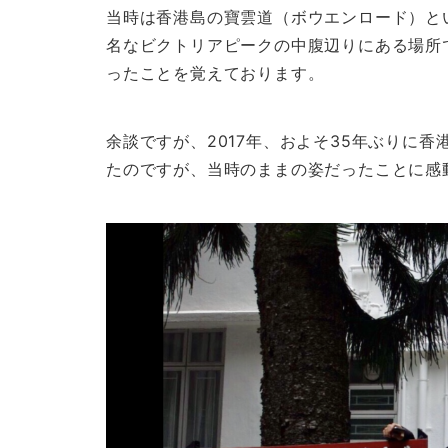
当時は香港島の寶雲道（ボウエンロード）と
名なビクトリアピークの中腹辺りにある場所
ったことを覚えております。
余談ですが、2017年、およそ35年ぶりに
たのですが、当時のままの姿だったことに感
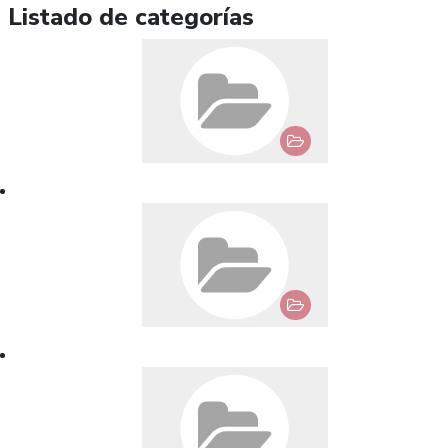
Listado de categorías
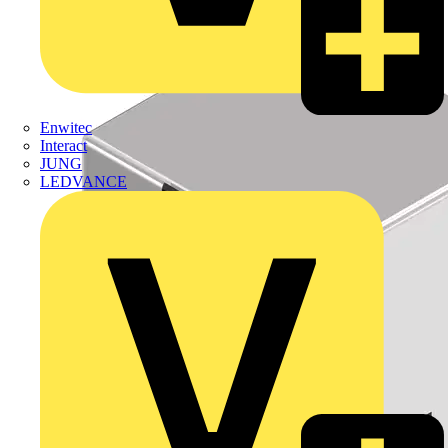
Enwitec
Interact
JUNG
LEDVANCE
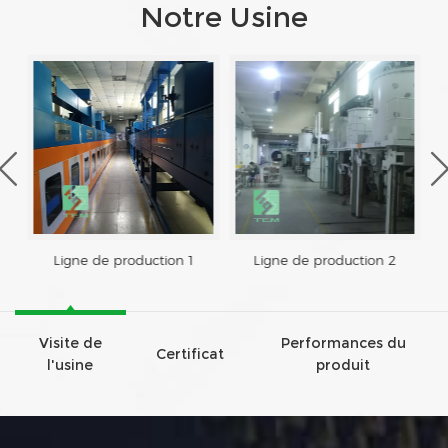
Notre Usine
Ligne de production 1
Ligne de production 2
Visite de
Performances du
Certificat
l'usine
produit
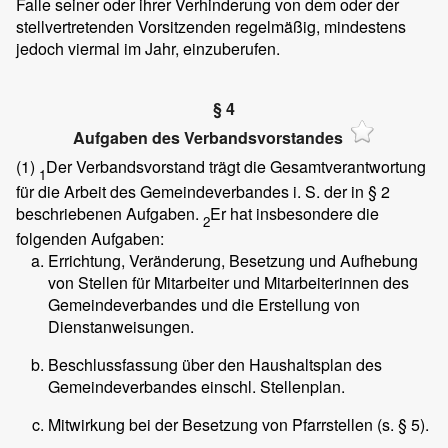
Falle seiner oder ihrer Verhinderung von dem oder der
stellvertretenden Vorsitzenden regelmäßig, mindestens
jedoch viermal im Jahr, einzuberufen.
§ 4
Aufgaben des Verbandsvorstandes
(1)
Der Verbandsvorstand trägt die Gesamtverantwortung
1
für die Arbeit des Gemeindeverbandes i. S. der in § 2
beschriebenen Aufgaben.
Er hat insbesondere die
2
folgenden Aufgaben:
Errichtung, Veränderung, Besetzung und Aufhebung
von Stellen für Mitarbeiter und Mitarbeiterinnen des
Gemeindeverbandes und die Erstellung von
Dienstanweisungen.
Beschlussfassung über den Haushaltsplan des
Gemeindeverbandes einschl. Stellenplan.
Mitwirkung bei der Besetzung von Pfarrstellen (s. § 5).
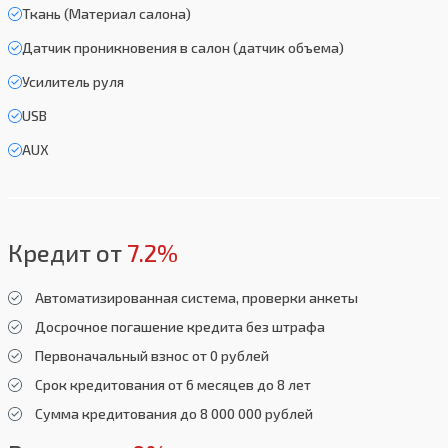
Ткань (Материал салона)
Датчик проникновения в салон (датчик объема)
Усилитель руля
USB
AUX
Кредит от
7.2%
Автоматизированная система, проверки анкеты
Досрочное погашение кредита без штрафа
Первоначальный взнос от 0 рублей
Срок кредитования от 6 месяцев до 8 лет
Сумма кредитования до 8 000 000 рублей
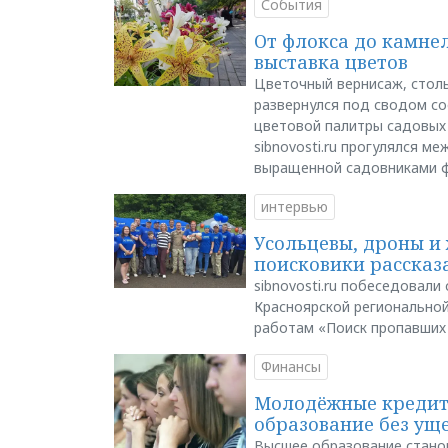
События
От флокса до камне
выставка цветов
Цветочный вернисаж, столь
развернулся под сводом со
цветовой палитры садовых
sibnovosti.ru прогулялся 
выращенной садовниками 
интервью
Усольцевы, дроны и 
поисковики рассказа
sibnovosti.ru побеседовал
Красноярской регионально
работам «Поиск пропавших
Финансы
Молодёжные кредиты
образование без ущ
Высшее образование стано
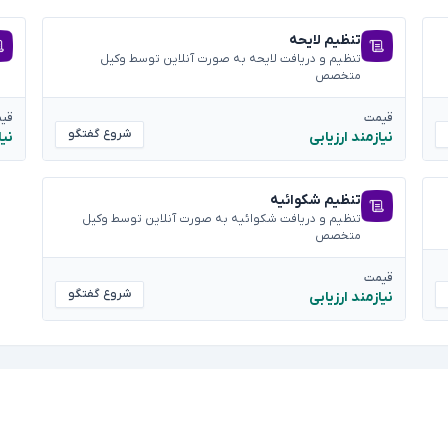
تنظیم لایحه
تنظیم و دریافت لایحه به صورت آنلاین توسط وکیل
متخصص
قیمت
قی
شروع گفتگو
نیازمند ارزیابی
نیا
تنظیم شکوائیه
تنظیم و دریافت شکوائیه به صورت آنلاین توسط وکیل
متخصص
قیمت
شروع گفتگو
نیازمند ارزیابی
=======
§ What to do: Look through the entries above; find each line with the word "production" and copy it.

§ Result for this task:
Ligne de production 1
Ligne de production 2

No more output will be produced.